Instructions to follow ▸ Output should begin at the line holding "Box 2, Folder 12 Leonard" and end at the last line of the entries; print those lines verbatim and no others.

Saved data entries
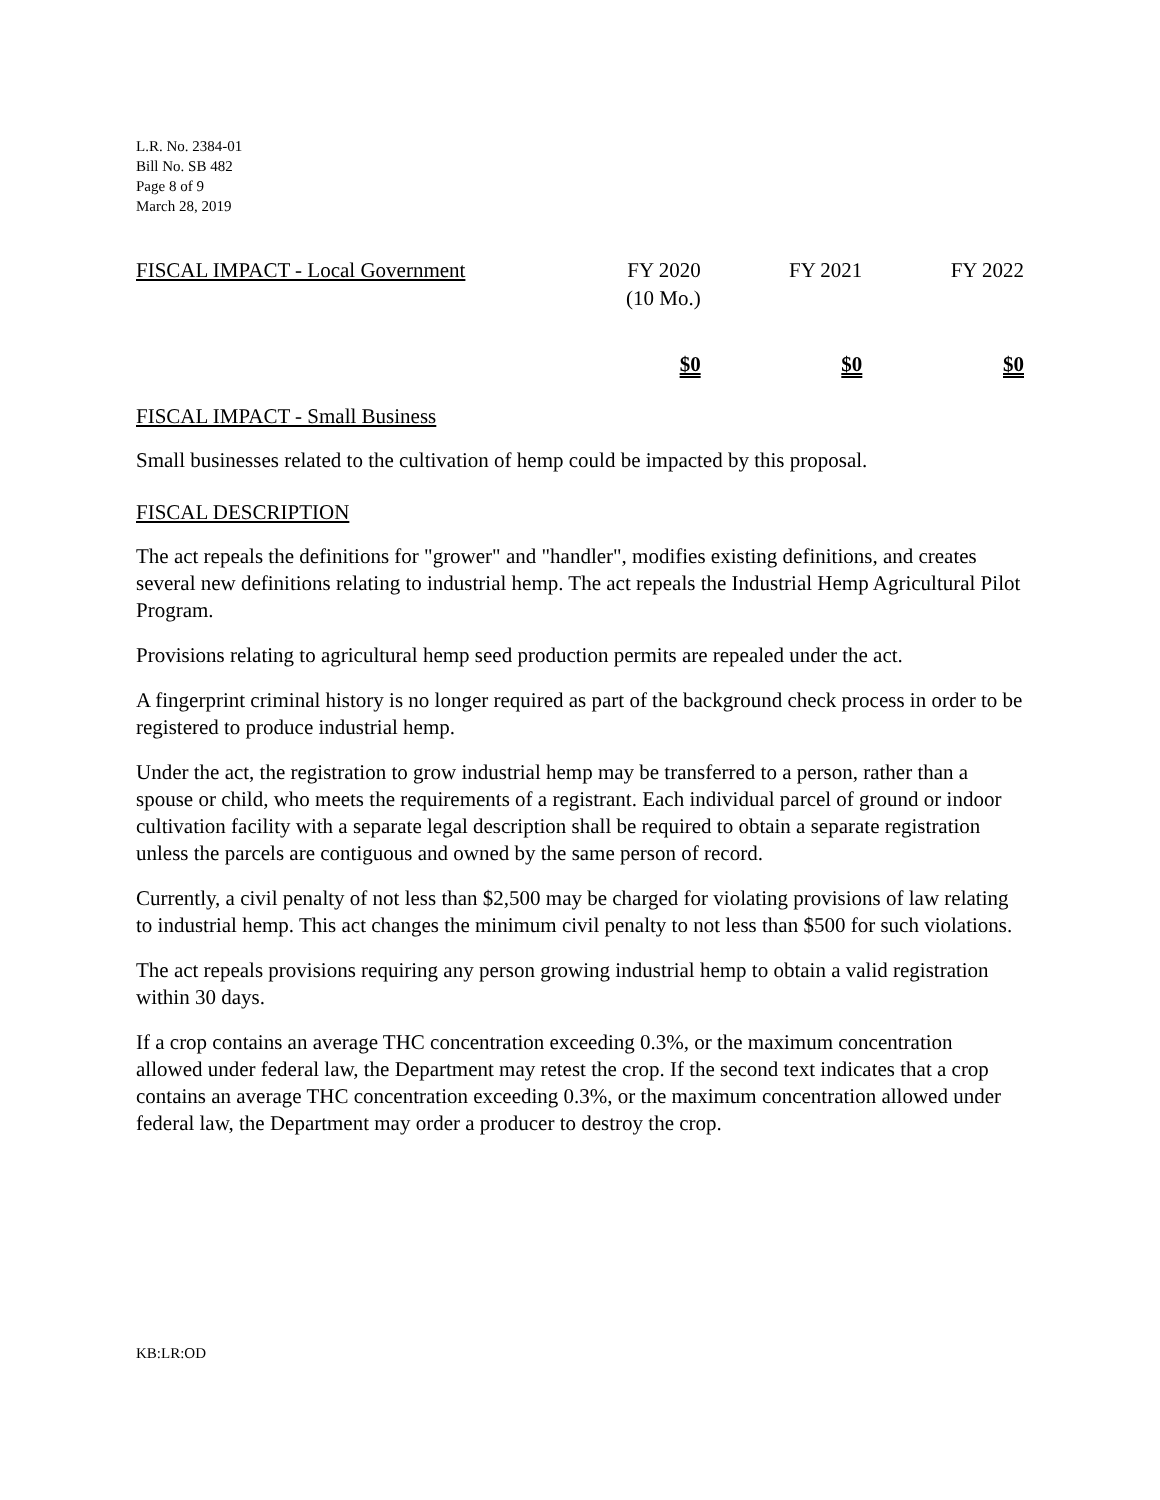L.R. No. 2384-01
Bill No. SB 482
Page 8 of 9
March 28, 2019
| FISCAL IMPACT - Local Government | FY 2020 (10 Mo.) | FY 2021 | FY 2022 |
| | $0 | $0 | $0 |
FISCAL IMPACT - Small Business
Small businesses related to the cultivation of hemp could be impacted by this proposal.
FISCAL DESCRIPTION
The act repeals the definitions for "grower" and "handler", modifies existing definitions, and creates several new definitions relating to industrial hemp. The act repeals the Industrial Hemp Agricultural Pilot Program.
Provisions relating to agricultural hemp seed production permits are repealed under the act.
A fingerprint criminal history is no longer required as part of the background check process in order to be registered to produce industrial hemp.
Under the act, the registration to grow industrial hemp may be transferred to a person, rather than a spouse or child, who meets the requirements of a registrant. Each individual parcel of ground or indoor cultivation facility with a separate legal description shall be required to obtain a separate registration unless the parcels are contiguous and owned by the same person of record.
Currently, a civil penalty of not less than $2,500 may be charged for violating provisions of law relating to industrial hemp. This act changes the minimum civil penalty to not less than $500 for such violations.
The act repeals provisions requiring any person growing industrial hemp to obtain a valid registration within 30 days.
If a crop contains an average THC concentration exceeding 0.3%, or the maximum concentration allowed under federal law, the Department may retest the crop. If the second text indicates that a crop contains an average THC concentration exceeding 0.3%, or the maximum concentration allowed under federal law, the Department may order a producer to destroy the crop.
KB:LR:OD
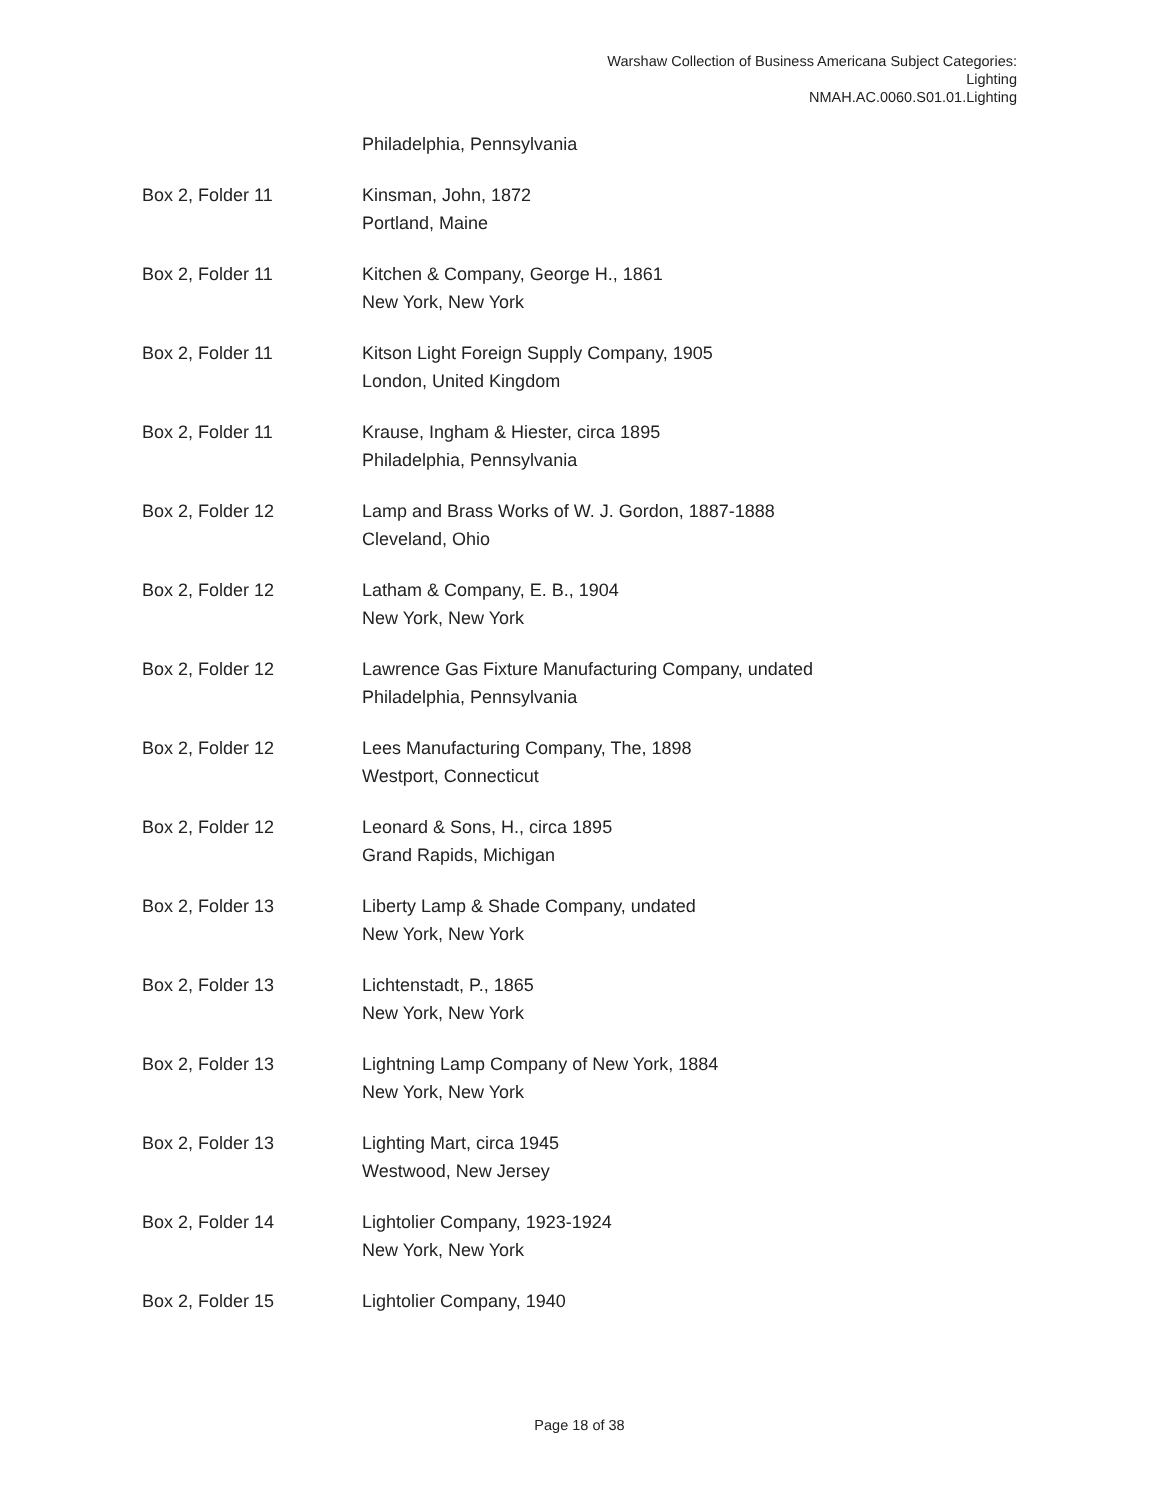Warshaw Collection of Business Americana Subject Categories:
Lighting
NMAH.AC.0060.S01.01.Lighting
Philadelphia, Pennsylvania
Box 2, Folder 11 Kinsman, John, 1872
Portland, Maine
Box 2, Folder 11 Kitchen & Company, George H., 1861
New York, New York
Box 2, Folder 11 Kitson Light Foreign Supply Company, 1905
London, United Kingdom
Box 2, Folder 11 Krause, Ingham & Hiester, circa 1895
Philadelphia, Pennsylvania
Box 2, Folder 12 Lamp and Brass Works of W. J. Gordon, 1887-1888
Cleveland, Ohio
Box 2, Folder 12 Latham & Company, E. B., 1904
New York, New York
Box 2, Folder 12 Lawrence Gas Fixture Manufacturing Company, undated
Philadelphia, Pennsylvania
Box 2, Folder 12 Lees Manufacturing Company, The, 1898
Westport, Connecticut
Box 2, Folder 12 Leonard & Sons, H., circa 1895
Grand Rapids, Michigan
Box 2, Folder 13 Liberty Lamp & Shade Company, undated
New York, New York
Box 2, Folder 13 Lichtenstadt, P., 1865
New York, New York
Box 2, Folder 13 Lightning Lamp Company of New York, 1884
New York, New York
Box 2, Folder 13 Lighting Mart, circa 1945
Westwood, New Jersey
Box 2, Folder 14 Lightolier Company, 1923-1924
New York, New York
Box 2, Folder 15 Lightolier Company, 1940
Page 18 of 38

Answer to this problem ▸
Box 2, Folder 12 Leonard & Sons, H., circa 1895
Grand Rapids, Michigan
Box 2, Folder 13 Liberty Lamp & Shade Company, undated
New York, New York
Box 2, Folder 13 Lichtenstadt, P., 1865
New York, New York
Box 2, Folder 13 Lightning Lamp Company of New York, 1884
New York, New York
Box 2, Folder 13 Lighting Mart, circa 1945
Westwood, New Jersey
Box 2, Folder 14 Lightolier Company, 1923-1924
New York, New York
Box 2, Folder 15 Lightolier Company, 1940
Page 18 of 38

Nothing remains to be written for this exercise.